Cable for One – Doctor Who – 3-02

Summer is a pretty barren place when it comes to television. I guess network executives expect people to spend more time outdoors or ‘having lives’ but all but the busiest of people do still want to watch something or other. And the networks do provide just that, ‘something or other.’ Generally this means lots reality TV shows (which are cheaper to make so they can still be profitable with the reduced summer ratings) and unused, short-lived mid-season replacements. You can still find some good stuff here, but you’ll have to work for it.

Thankfully many of the cable channels take advantage of this lull to run some of their top shows. Sci-Fi, in particular, has a few first run shows for the bored summer viewer. In addition to some of their own content (like the quirky and entertaining Eureka), Sci-Fi has held off on airing season three of Doctor Who until this month. They actually started with the Christmas special, “Runaway Bride” and the first episode, “Smith and Jones” last week but for various, uninteresting reasons I ended up being way too late in covering those. So let’s go on with “The Shakespeare Code.”

Given how long Doctor Who has been on the air, it’s a bit surprising that the writers hadn’t already played the Shakespeare card. There have been a few references to the Bard over the years but never, to the best of my knowledge, has Shakespeare ever appeared as an actual character in Doctor Who.

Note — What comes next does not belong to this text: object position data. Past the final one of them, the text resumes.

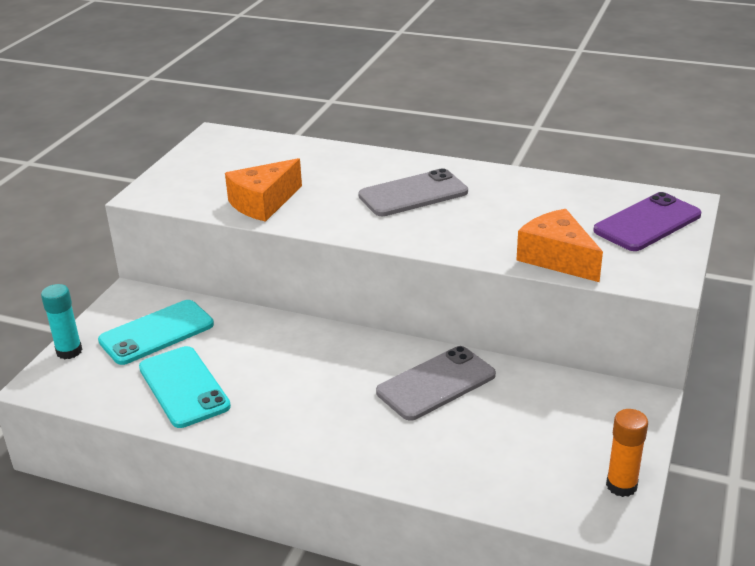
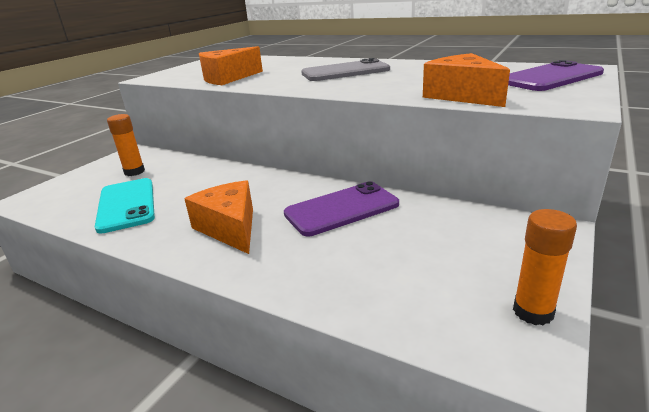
camera: 10 degrees right, 5 degrees down
turquoise glue stick [41,284,82,359] -> none
turquoise phone [98,300,214,365] -> orange glue stick [107,114,145,176]
grey phone [376,346,496,421] -> purple phone [284,182,399,236]
none -> orange cheese [184,180,253,254]

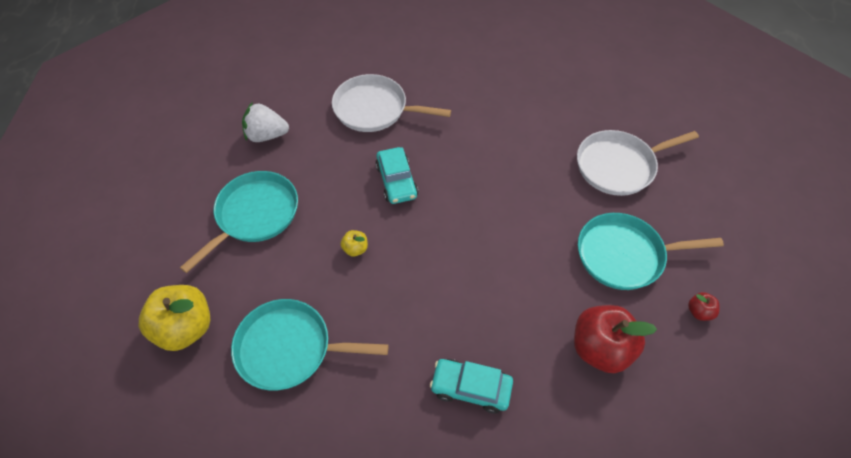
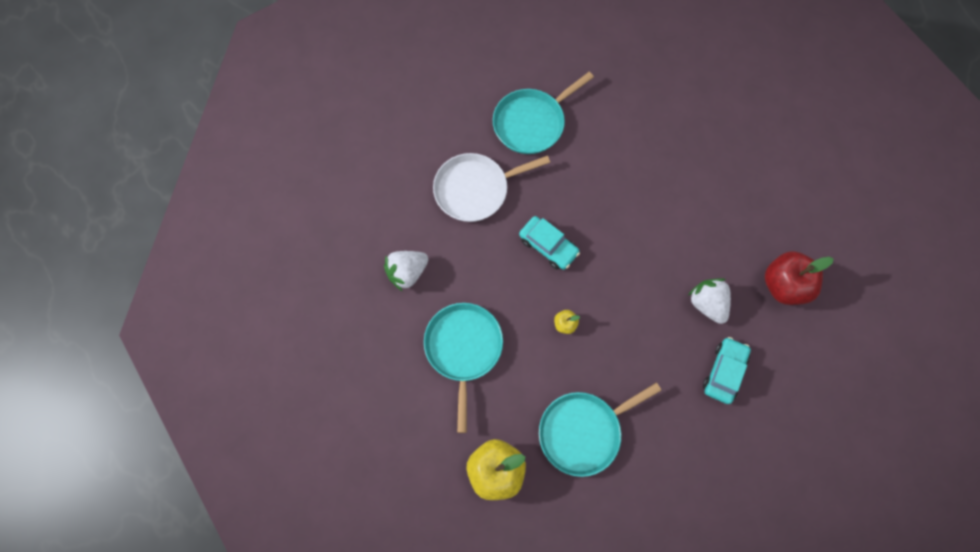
camera: 35 degrees left, 15 degrees up
turquoise car [430,359,513,413] -> turquoise car turned 135 degrees clockwise [703,337,751,404]
white pan [577,130,699,196] -> none
turquoise pan [578,213,724,290] -> turquoise pan moved to [493,72,594,154]
red apple [688,292,720,321] -> none
none -> white strawberry [688,278,731,324]

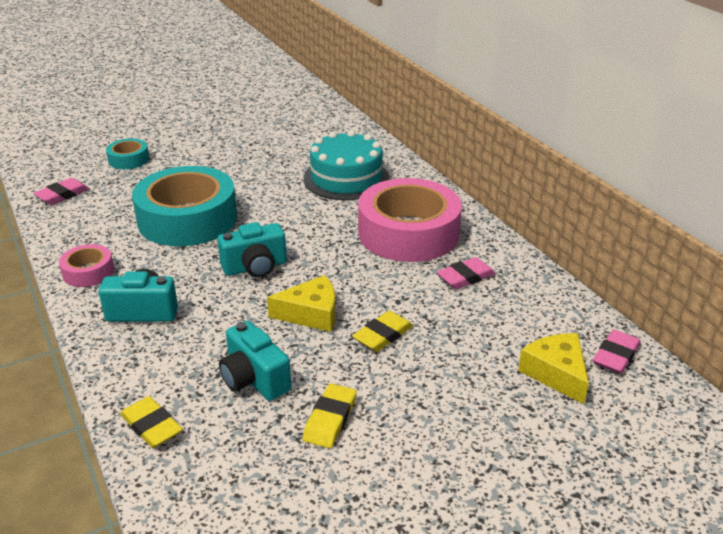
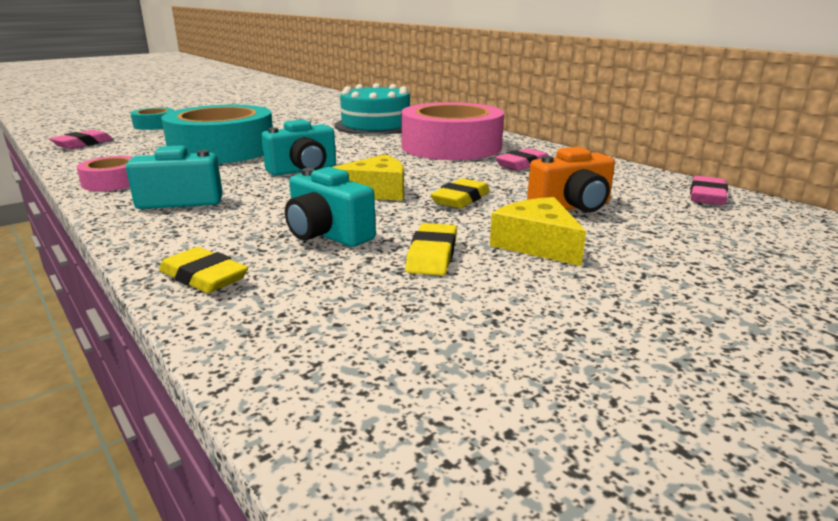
camera: 10 degrees left, 10 degrees down
yellow cheese [518,333,589,404] -> yellow cheese moved to [490,197,586,266]
none -> orange camera [527,147,615,213]

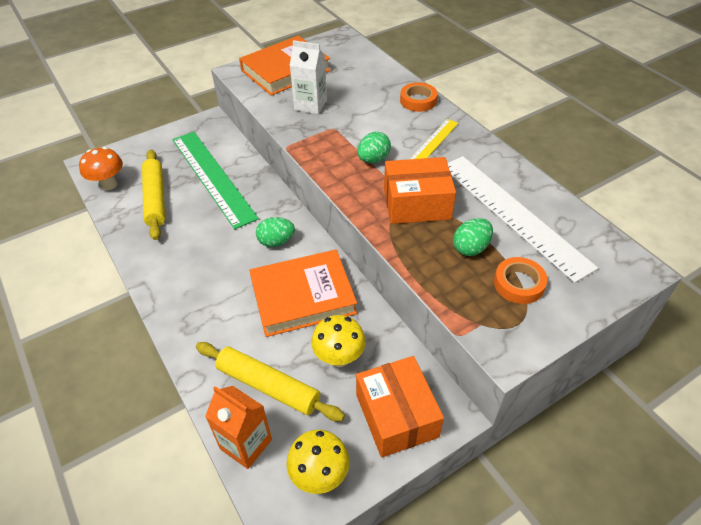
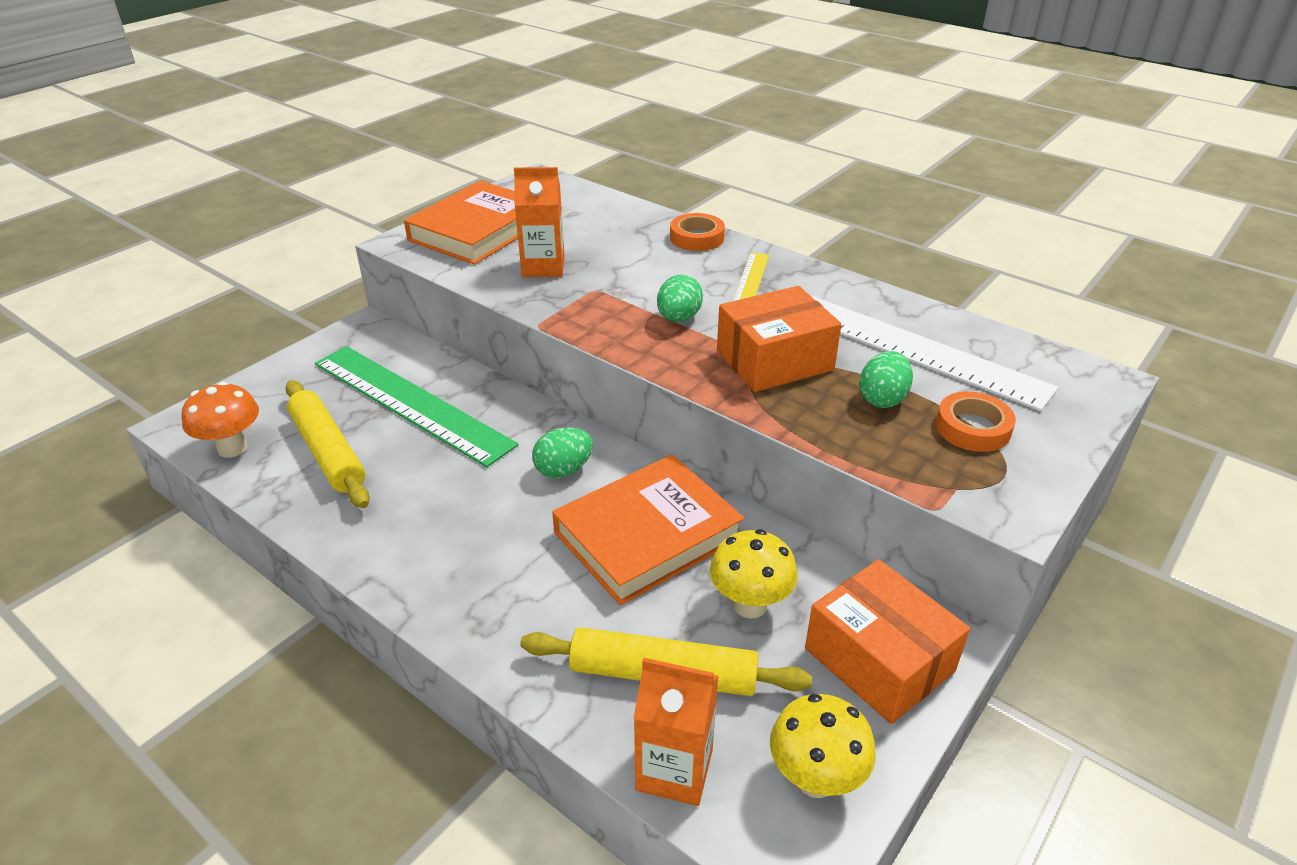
camera: 20 degrees left, 10 degrees down
white carton [290,40,327,114] -> orange carton [514,167,565,277]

The usage of Shakespeare was a bit of a mixed bag. While the Shakespeare stealing lines from the Doctor running joke went on a little too long and having Martha apparently become Shakespeare’s Dark Lady felt forced, using the lost play was clever. Since the play was used as a major plot point whereas the other stuff was meant as minor comedic relief, on a whole Shakespeare thing works.

I was much less a fan of the constant Harry Potter references though. When Martha used ‘Expelliarmus’ to defeat the Carrionites, I felt like throwing something out the TV. The feeling only intensified when the Doctor followed that up with “Good ol’ JK.” I am a fan of the HP franchise, but the repeated suggestions that J.K. Rowling is on par with Shakespeare in the genius department were laughable, at best.

While I’m complaining about things, I was not a fan of the Carrionites either. And when your villain doesn’t work, the entire episode suffers for it. The names having power thing just didn’t really mesh well with the Doctor Who universe. The power of a name is a long running theme in fantasy, and it usually works fine, but Doctor Who is science fiction, not fantasy. We’re often asked to accept all sorts of fantastical things but they generally have some sort of basis in the sciences. Sure the Doctor tried to tie names having power to science, but it just didn’t work.

On a related note, even if you accept that knowing someone’s name gives you power of them, it was executed rather poorly. When the Doctor identified one of the women as a ‘Carrionites’, it temporarily stunned her and her companions. Later on, Martha tried to use the name a second time but the Doctor said the name thing only works once. Since Martha wasn’t the one who used it the first time, that means that being named only effects the aliens once. The problem with this is the Doctor didn’t use the name of the woman, but rather the name of her race (which had an effect on all of them). So apparently, even though they were well known in the past, the Doctor is the only person to ever actually use their name against them.

Capping off the problems with the Carrionites was the acting of Christina Cole as Lilith. I’ve seen Christina Cole in Hex and so I know she can be at least semi-competent, but wow was she ever over the top here. Her acting reached record high levels of ham content when Lilith’s plan was thwarted; she may have even outdone Sarah Parish as Empress of the Racnoss. I know Doctor Who has never been known for its top-notch acting, but this season is off to a brutal start, at least in the villain department.

Thankfully Freema Agyeman’s acting has been much less painful. I think Martha’s working out pretty well as the new companion. Granted, when it comes to Doctor Who there hasn’t yet been a companion I didn’t like (hell, I even liked Mel and she’s widely regarded as the least popular companion of all time (though she has gained more respect during her audio show appearances). Still, I enjoy the interplay between Martha and the Doctor. In “Smith and Jones” the writers spent a bit too much time trying to convince us of how clever Martha was (which mainly consisted of the Doctor repeatedly complimenting her for noticing things).

Even though I spent most of this review complaining, “The Shakespeare Code” wasn’t really a bad episode. Don’t get me wrong, it’s not a great episode either, it’s actually pretty average. It’s just that the negatives in “The Shakespeare Code” were more far annoying than usual.